To: E who wrote (25265)10/5/1998 8:33:00 PM
From: Dayuhan  Read Replies (1) | Respond to of 108807
 
E,

<<If we defined "God" as "the universe," I would certainly believe "He" was real!>>

Might seem obvious, if it wasn't for all of those who assure us that the physical world is an illusion. I always wonder how they feel when, while wandering around in a mantra-mumbling glaze, they stub their sandaled toes on illusory stones.

If it's an illusion, it's a pretty good one. I kind of like the physical world, but I've often been accused of perversity.

Steve

PS. You know more about the Gaia hypothesis than I do. Though it would make a great title for a novel. Probably been used already.

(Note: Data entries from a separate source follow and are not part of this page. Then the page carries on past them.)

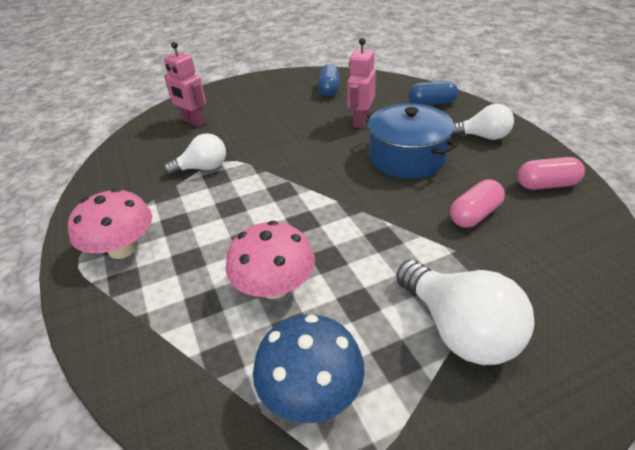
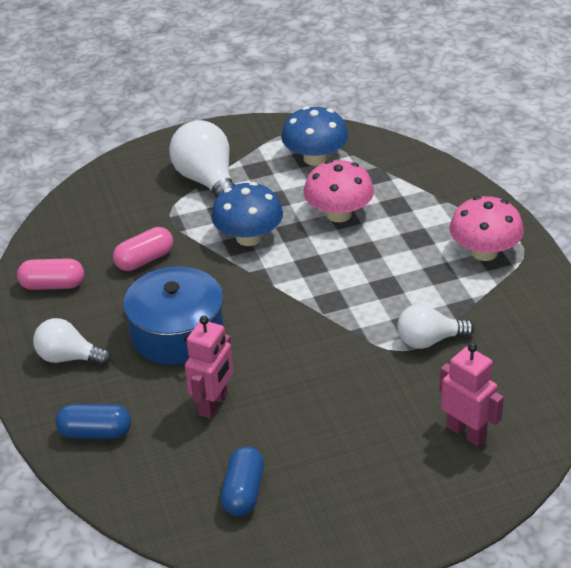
camera: 175 degrees left, 0 degrees up
none -> blue mushroom [211,182,283,246]

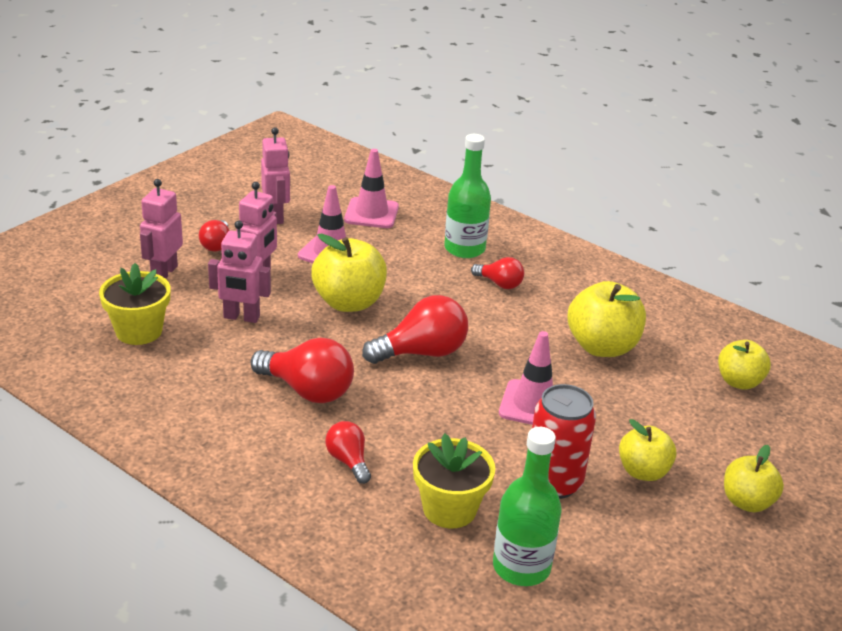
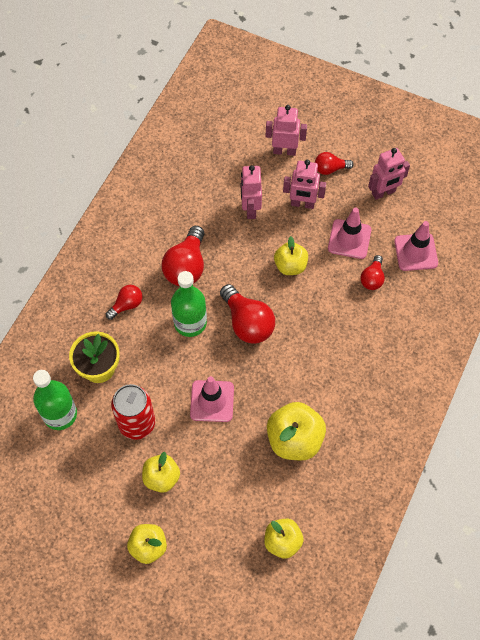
camera: 80 degrees right, 30 degrees up
yellow flower pot [99,263,171,345] -> none
yellow apple [311,233,387,312] -> yellow apple [274,236,308,275], size x0.64
green bottle [444,134,491,258] -> green bottle moved to [171,271,207,337]
red light bulb [471,257,524,289] -> red light bulb moved to [360,255,385,290]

To: E who wrote (25265)10/5/1998 8:50:00 PM
From: E  Respond to of 108807
 
Here's an excerpt from Science Frontiers, original source Cook & Persinger, 'Experimental Induction of the Sensed Presence in Normal Subjects and an Exceptional Subject' in Perceptual and Motor Skills (1997) 85:683...

"All cultures have contained a few people who have claimed to be visited by spirits, gods, angels or even extraterrestrials. Cook and Persinger associate these visitations with a phenomenon they call 'sensed presence' or 'the awareness of an extrapersonal, incorporeal entity.' They assert that the 'sense of self' is a construct of the left brain, the side usually associated with language. Secondly, they hypothesize that a 'sensed presence' is only a fleeting right brain homologue of the left brain 'sense of self', like a transient short-circuit between both hemispheres of the brain that probably travels along the corpus callosum that interconnects them."

In their lab at Laurentian University, Cook and Persinger asked subjects to press a button when the 'felt a mystical presence'.

Unbeknownst to them, they were subject to an occasional weak magnetic field. More often than chance would predict, mystical presences (button pushes) correlated with applications of magnetic fields."

[This is just an anecdote about a theory and an experiment, for whatever interest it has, which will probably be none for some and a little more than that for others.-- E.]